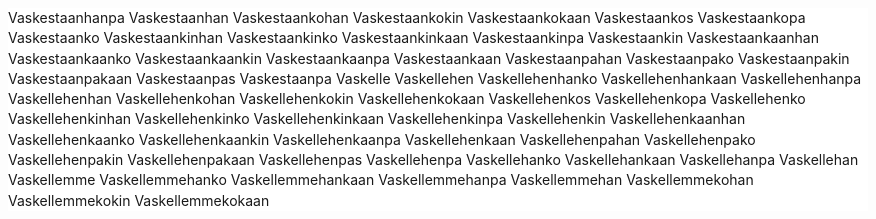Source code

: Vaskestaanhanpa
Vaskestaanhan
Vaskestaankohan
Vaskestaankokin
Vaskestaankokaan
Vaskestaankos
Vaskestaankopa
Vaskestaanko
Vaskestaankinhan
Vaskestaankinko
Vaskestaankinkaan
Vaskestaankinpa
Vaskestaankin
Vaskestaankaanhan
Vaskestaankaanko
Vaskestaankaankin
Vaskestaankaanpa
Vaskestaankaan
Vaskestaanpahan
Vaskestaanpako
Vaskestaanpakin
Vaskestaanpakaan
Vaskestaanpas
Vaskestaanpa
Vaskelle
Vaskellehen
Vaskellehenhanko
Vaskellehenhankaan
Vaskellehenhanpa
Vaskellehenhan
Vaskellehenkohan
Vaskellehenkokin
Vaskellehenkokaan
Vaskellehenkos
Vaskellehenkopa
Vaskellehenko
Vaskellehenkinhan
Vaskellehenkinko
Vaskellehenkinkaan
Vaskellehenkinpa
Vaskellehenkin
Vaskellehenkaanhan
Vaskellehenkaanko
Vaskellehenkaankin
Vaskellehenkaanpa
Vaskellehenkaan
Vaskellehenpahan
Vaskellehenpako
Vaskellehenpakin
Vaskellehenpakaan
Vaskellehenpas
Vaskellehenpa
Vaskellehanko
Vaskellehankaan
Vaskellehanpa
Vaskellehan
Vaskellemme
Vaskellemmehanko
Vaskellemmehankaan
Vaskellemmehanpa
Vaskellemmehan
Vaskellemmekohan
Vaskellemmekokin
Vaskellemmekokaan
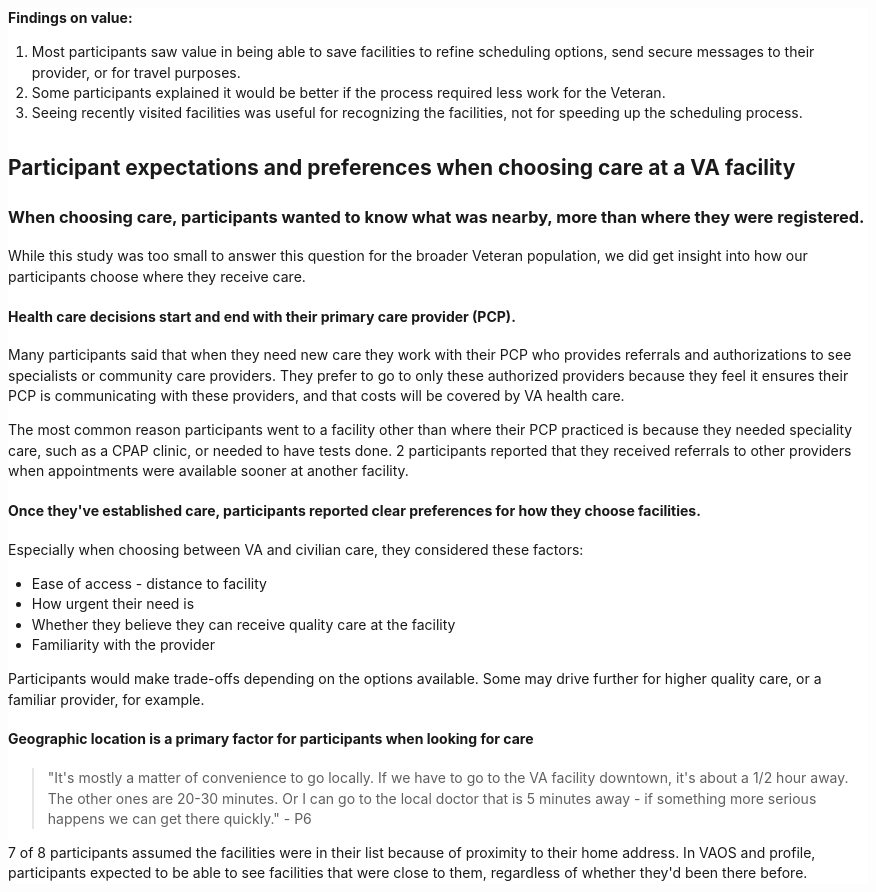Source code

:**Findings on value:**

1. Most participants saw value in being able to save facilities to refine scheduling options, send secure messages to their provider, or for travel purposes.
2. Some participants explained it would be better if the process required less work for the Veteran.
3. Seeing recently visited facilities was useful for recognizing the facilities, not for speeding up the scheduling process.

## Participant expectations and preferences when choosing care at a VA facility

### When choosing care, participants wanted to know what was nearby, more than where they were registered.

While this study was too small to answer this question for the broader Veteran population, we did get insight into how our participants choose where they receive care.

#### Health care decisions start and end with their primary care provider (PCP). 

Many participants said that when they need new care they work with their PCP who provides referrals and authorizations to see specialists or community care providers. They prefer to go to only these authorized providers because they feel it ensures their PCP is communicating with these providers, and that costs will be covered by VA health care. 

The most common reason participants went to a facility other than where their PCP practiced is because they needed speciality care, such as a CPAP clinic, or needed to have tests done. 2 participants reported that they received referrals to other providers when appointments were available sooner at another facility. 

#### Once they've established care, participants reported clear preferences for how they choose facilities.

Especially when choosing between VA and civilian care, they considered these factors:

* Ease of access - distance to facility
* How urgent their need is
* Whether they believe they can receive quality care at the facility
* Familiarity with the provider

Participants would make trade-offs depending on the options available. Some may drive further for higher quality care, or a familiar provider, for example.

#### Geographic location is a primary factor for participants when looking for care

> "It's mostly a matter of convenience to go locally. If we have to go to the VA facility downtown, it's about a 1/2 hour away. The other ones are 20-30 minutes. Or I can go to the local doctor that is 5 minutes away - if something more serious happens we can get there quickly." - P6

7 of 8 participants assumed the facilities were in their list because of proximity to their home address. In VAOS and profile, participants expected to be able to see facilities that were close to them, regardless of whether they'd been there before.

====

PROBLEM TO SOLVE: A word-for-word copy of all the data is required, minus the pictures.

OUTPUT BELOW:
Source code

: Vaskestaanhanpa
Vaskestaanhan
Vaskestaankohan
Vaskestaankokin
Vaskestaankokaan
Vaskestaankos
Vaskestaankopa
Vaskestaanko
Vaskestaankinhan
Vaskestaankinko
Vaskestaankinkaan
Vaskestaankinpa
Vaskestaankin
Vaskestaankaanhan
Vaskestaankaanko
Vaskestaankaankin
Vaskestaankaanpa
Vaskestaankaan
Vaskestaanpahan
Vaskestaanpako
Vaskestaanpakin
Vaskestaanpakaan
Vaskestaanpas
Vaskestaanpa
Vaskelle
Vaskellehen
Vaskellehenhanko
Vaskellehenhankaan
Vaskellehenhanpa
Vaskellehenhan
Vaskellehenkohan
Vaskellehenkokin
Vaskellehenkokaan
Vaskellehenkos
Vaskellehenkopa
Vaskellehenko
Vaskellehenkinhan
Vaskellehenkinko
Vaskellehenkinkaan
Vaskellehenkinpa
Vaskellehenkin
Vaskellehenkaanhan
Vaskellehenkaanko
Vaskellehenkaankin
Vaskellehenkaanpa
Vaskellehenkaan
Vaskellehenpahan
Vaskellehenpako
Vaskellehenpakin
Vaskellehenpakaan
Vaskellehenpas
Vaskellehenpa
Vaskellehanko
Vaskellehankaan
Vaskellehanpa
Vaskellehan
Vaskellemme
Vaskellemmehanko
Vaskellemmehankaan
Vaskellemmehanpa
Vaskellemmehan
Vaskellemmekohan
Vaskellemmekokin
Vaskellemmekokaan
Source code

:**Findings on value:**

1. Most participants saw value in being able to save facilities to refine scheduling options, send secure messages to their provider, or for travel purposes.
2. Some participants explained it would be better if the process required less work for the Veteran.
3. Seeing recently visited facilities was useful for recognizing the facilities, not for speeding up the scheduling process.

## Participant expectations and preferences when choosing care at a VA facility

### When choosing care, participants wanted to know what was nearby, more than where they were registered.

While this study was too small to answer this question for the broader Veteran population, we did get insight into how our participants choose where they receive care.

#### Health care decisions start and end with their primary care provider (PCP). 

Many participants said that when they need new care they work with their PCP who provides referrals and authorizations to see specialists or community care providers. They prefer to go to only these authorized providers because they feel it ensures their PCP is communicating with these providers, and that costs will be covered by VA health care. 

The most common reason participants went to a facility other than where their PCP practiced is because they needed speciality care, such as a CPAP clinic, or needed to have tests done. 2 participants reported that they received referrals to other providers when appointments were available sooner at another facility. 

#### Once they've established care, participants reported clear preferences for how they choose facilities.

Especially when choosing between VA and civilian care, they considered these factors:

* Ease of access - distance to facility
* How urgent their need is
* Whether they believe they can receive quality care at the facility
* Familiarity with the provider

Participants would make trade-offs depending on the options available. Some may drive further for higher quality care, or a familiar provider, for example.

#### Geographic location is a primary factor for participants when looking for care

> "It's mostly a matter of convenience to go locally. If we have to go to the VA facility downtown, it's about a 1/2 hour away. The other ones are 20-30 minutes. Or I can go to the local doctor that is 5 minutes away - if something more serious happens we can get there quickly." - P6

7 of 8 participants assumed the facilities were in their list because of proximity to their home address. In VAOS and profile, participants expected to be able to see facilities that were close to them, regardless of whether they'd been there before.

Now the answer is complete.